▸ **What this task involves**
Reproduce every line of the listing below, from the first to the last, without changing a single character.

▸ **Exercise material**
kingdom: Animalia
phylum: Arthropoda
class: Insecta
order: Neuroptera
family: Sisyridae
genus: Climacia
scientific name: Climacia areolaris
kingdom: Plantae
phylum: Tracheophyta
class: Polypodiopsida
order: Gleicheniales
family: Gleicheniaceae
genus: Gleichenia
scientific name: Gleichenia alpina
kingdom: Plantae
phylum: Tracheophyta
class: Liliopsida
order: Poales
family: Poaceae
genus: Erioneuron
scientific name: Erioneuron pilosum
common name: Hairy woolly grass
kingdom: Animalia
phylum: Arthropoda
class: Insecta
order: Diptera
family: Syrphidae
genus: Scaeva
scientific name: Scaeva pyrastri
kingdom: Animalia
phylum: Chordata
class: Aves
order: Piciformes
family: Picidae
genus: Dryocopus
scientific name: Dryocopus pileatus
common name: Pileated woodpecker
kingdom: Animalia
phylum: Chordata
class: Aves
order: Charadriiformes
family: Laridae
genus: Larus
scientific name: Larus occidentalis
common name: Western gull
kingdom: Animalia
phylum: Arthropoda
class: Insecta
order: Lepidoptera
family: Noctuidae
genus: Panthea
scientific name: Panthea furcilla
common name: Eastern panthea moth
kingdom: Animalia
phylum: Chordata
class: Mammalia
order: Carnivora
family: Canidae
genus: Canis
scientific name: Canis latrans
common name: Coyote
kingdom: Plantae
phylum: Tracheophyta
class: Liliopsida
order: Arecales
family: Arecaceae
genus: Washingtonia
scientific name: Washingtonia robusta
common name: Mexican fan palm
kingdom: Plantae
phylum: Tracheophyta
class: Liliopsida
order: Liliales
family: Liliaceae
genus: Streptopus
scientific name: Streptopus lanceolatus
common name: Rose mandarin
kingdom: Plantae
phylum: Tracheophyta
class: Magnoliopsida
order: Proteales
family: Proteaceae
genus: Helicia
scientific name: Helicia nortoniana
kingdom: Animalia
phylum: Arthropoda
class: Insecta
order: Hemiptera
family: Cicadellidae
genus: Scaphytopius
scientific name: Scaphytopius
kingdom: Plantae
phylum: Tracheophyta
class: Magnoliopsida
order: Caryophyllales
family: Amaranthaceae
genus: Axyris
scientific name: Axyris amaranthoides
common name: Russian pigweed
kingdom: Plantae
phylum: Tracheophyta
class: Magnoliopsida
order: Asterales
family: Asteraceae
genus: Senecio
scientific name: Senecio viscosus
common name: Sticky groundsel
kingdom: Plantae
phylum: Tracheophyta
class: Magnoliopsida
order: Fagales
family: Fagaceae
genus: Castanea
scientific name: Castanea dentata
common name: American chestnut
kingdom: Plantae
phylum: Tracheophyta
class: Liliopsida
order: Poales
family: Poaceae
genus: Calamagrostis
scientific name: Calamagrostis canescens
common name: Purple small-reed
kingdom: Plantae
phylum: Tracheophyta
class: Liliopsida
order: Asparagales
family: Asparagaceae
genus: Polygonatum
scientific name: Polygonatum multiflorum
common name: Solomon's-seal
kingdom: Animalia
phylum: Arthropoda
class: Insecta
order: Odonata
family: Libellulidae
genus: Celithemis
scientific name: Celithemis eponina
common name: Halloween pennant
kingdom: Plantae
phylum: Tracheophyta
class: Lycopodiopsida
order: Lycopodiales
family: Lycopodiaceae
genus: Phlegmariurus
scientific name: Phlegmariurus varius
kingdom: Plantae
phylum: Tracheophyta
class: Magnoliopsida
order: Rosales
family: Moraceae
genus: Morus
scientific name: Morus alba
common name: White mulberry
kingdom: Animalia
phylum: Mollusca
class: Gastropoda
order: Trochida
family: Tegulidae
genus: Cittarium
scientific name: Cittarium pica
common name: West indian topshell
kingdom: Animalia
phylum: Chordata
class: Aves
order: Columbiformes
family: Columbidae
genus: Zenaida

▸ **Complete response**
kingdom: Animalia
phylum: Arthropoda
class: Insecta
order: Neuroptera
family: Sisyridae
genus: Climacia
scientific name: Climacia areolaris
kingdom: Plantae
phylum: Tracheophyta
class: Polypodiopsida
order: Gleicheniales
family: Gleicheniaceae
genus: Gleichenia
scientific name: Gleichenia alpina
kingdom: Plantae
phylum: Tracheophyta
class: Liliopsida
order: Poales
family: Poaceae
genus: Erioneuron
scientific name: Erioneuron pilosum
common name: Hairy woolly grass
kingdom: Animalia
phylum: Arthropoda
class: Insecta
order: Diptera
family: Syrphidae
genus: Scaeva
scientific name: Scaeva pyrastri
kingdom: Animalia
phylum: Chordata
class: Aves
order: Piciformes
family: Picidae
genus: Dryocopus
scientific name: Dryocopus pileatus
common name: Pileated woodpecker
kingdom: Animalia
phylum: Chordata
class: Aves
order: Charadriiformes
family: Laridae
genus: Larus
scientific name: Larus occidentalis
common name: Western gull
kingdom: Animalia
phylum: Arthropoda
class: Insecta
order: Lepidoptera
family: Noctuidae
genus: Panthea
scientific name: Panthea furcilla
common name: Eastern panthea moth
kingdom: Animalia
phylum: Chordata
class: Mammalia
order: Carnivora
family: Canidae
genus: Canis
scientific name: Canis latrans
common name: Coyote
kingdom: Plantae
phylum: Tracheophyta
class: Liliopsida
order: Arecales
family: Arecaceae
genus: Washingtonia
scientific name: Washingtonia robusta
common name: Mexican fan palm
kingdom: Plantae
phylum: Tracheophyta
class: Liliopsida
order: Liliales
family: Liliaceae
genus: Streptopus
scientific name: Streptopus lanceolatus
common name: Rose mandarin
kingdom: Plantae
phylum: Tracheophyta
class: Magnoliopsida
order: Proteales
family: Proteaceae
genus: Helicia
scientific name: Helicia nortoniana
kingdom: Animalia
phylum: Arthropoda
class: Insecta
order: Hemiptera
family: Cicadellidae
genus: Scaphytopius
scientific name: Scaphytopius
kingdom: Plantae
phylum: Tracheophyta
class: Magnoliopsida
order: Caryophyllales
family: Amaranthaceae
genus: Axyris
scientific name: Axyris amaranthoides
common name: Russian pigweed
kingdom: Plantae
phylum: Tracheophyta
class: Magnoliopsida
order: Asterales
family: Asteraceae
genus: Senecio
scientific name: Senecio viscosus
common name: Sticky groundsel
kingdom: Plantae
phylum: Tracheophyta
class: Magnoliopsida
order: Fagales
family: Fagaceae
genus: Castanea
scientific name: Castanea dentata
common name: American chestnut
kingdom: Plantae
phylum: Tracheophyta
class: Liliopsida
order: Poales
family: Poaceae
genus: Calamagrostis
scientific name: Calamagrostis canescens
common name: Purple small-reed
kingdom: Plantae
phylum: Tracheophyta
class: Liliopsida
order: Asparagales
family: Asparagaceae
genus: Polygonatum
scientific name: Polygonatum multiflorum
common name: Solomon's-seal
kingdom: Animalia
phylum: Arthropoda
class: Insecta
order: Odonata
family: Libellulidae
genus: Celithemis
scientific name: Celithemis eponina
common name: Halloween pennant
kingdom: Plantae
phylum: Tracheophyta
class: Lycopodiopsida
order: Lycopodiales
family: Lycopodiaceae
genus: Phlegmariurus
scientific name: Phlegmariurus varius
kingdom: Plantae
phylum: Tracheophyta
class: Magnoliopsida
order: Rosales
family: Moraceae
genus: Morus
scientific name: Morus alba
common name: White mulberry
kingdom: Animalia
phylum: Mollusca
class: Gastropoda
order: Trochida
family: Tegulidae
genus: Cittarium
scientific name: Cittarium pica
common name: West indian topshell
kingdom: Animalia
phylum: Chordata
class: Aves
order: Columbiformes
family: Columbidae
genus: Zenaida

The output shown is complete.